Lewis Baltz
[Photographer, b. 1945, Newport Beach, California, d. 2014, Paris.]

 When you see a group of images together, they create their own context, and, in a sense, their own text. 

John Szarkowski
[Curator, critic, historian, and photographer, b. 1925, Ashland, Wisconsin, d. 2007, Pittsfield, Massachusetts.]

 The meanings of words and those of pictures are at best parallel, describing two lines of thought that do not meet. If our concern is for meanings in pictures, verbal descriptions are finally gratuitous. 

James Agee
[Writer, b. 1909, Knoxville, Tennessee, d. 1955, New York.]

 If I could do it, I’d do no writing at all here. It would all be photographs. (In the 1941 book with photographs by Walker Evans Let Us Now Praise Famous Men) 

Douglas Huebler
[Photographer and artist, b. 1924, Ann Arbor, Michigan, d. 1997, Truro, Massachusetts.]

 What I say is part of the artwork. 

Edward Weston
[Photographer, b. 1886, Highland Park, Illinois, d. 1958, Wildcat Hill, California.]

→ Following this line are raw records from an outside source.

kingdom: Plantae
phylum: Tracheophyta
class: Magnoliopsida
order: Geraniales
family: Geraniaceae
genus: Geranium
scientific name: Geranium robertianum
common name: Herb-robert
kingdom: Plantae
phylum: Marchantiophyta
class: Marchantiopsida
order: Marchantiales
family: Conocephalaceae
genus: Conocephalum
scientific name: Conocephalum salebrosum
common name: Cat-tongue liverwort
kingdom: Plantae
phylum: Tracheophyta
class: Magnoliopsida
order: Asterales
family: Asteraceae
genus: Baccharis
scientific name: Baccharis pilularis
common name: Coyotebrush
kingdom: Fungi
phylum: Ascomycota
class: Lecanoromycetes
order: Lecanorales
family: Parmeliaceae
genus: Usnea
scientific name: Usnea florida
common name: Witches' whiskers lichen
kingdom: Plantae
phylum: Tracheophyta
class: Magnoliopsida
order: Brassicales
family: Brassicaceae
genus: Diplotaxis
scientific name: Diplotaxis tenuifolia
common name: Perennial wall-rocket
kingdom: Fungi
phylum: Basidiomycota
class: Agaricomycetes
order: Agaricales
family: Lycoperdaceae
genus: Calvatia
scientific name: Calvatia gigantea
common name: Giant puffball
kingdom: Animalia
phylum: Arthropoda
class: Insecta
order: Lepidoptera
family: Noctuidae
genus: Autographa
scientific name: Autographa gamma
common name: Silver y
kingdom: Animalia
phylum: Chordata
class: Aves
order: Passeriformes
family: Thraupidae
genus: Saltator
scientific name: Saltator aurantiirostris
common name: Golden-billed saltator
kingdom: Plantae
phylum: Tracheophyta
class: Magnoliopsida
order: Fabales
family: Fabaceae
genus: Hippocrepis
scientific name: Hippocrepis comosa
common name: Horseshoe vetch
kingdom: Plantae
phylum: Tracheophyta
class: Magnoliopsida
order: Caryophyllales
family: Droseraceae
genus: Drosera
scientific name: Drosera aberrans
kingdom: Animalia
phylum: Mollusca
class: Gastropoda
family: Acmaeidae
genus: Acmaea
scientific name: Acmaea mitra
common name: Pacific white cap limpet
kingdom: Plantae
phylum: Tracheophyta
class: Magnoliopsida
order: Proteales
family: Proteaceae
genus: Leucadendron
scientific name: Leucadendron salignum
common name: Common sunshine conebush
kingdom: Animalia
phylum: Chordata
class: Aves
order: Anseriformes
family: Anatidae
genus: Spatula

 Art is an interpreter of the inexpressible, and therefore it seems a folly to try to convey its meaning afresh by means of words. 

William Eggleston
[Photographer, b. 1939, Memphis, Tennessee, lives in Memphis.]

 Whatever it is about pictures, photographs, it’s just about impossible to follow up with words. They don’t have anything to do with each other. 

David Wojnarowicz
[Artist and activist, b. 1954, Redbank, New Jersey, d. 1990, New York.]

 To me, photographs are like words and I generally will place many photographs together or print them one inside the other in order to construct a free-floating sentence that speaks about the world I witness. 

Douglas Coupland
[Writer, b. 1961, Baden-Söllingen, Germany, lives in Vancouver, Canada.]

 I tried to think of a witty play on “Every picture tells a thousand words,” but then the whole word/picture thing collapsed on me.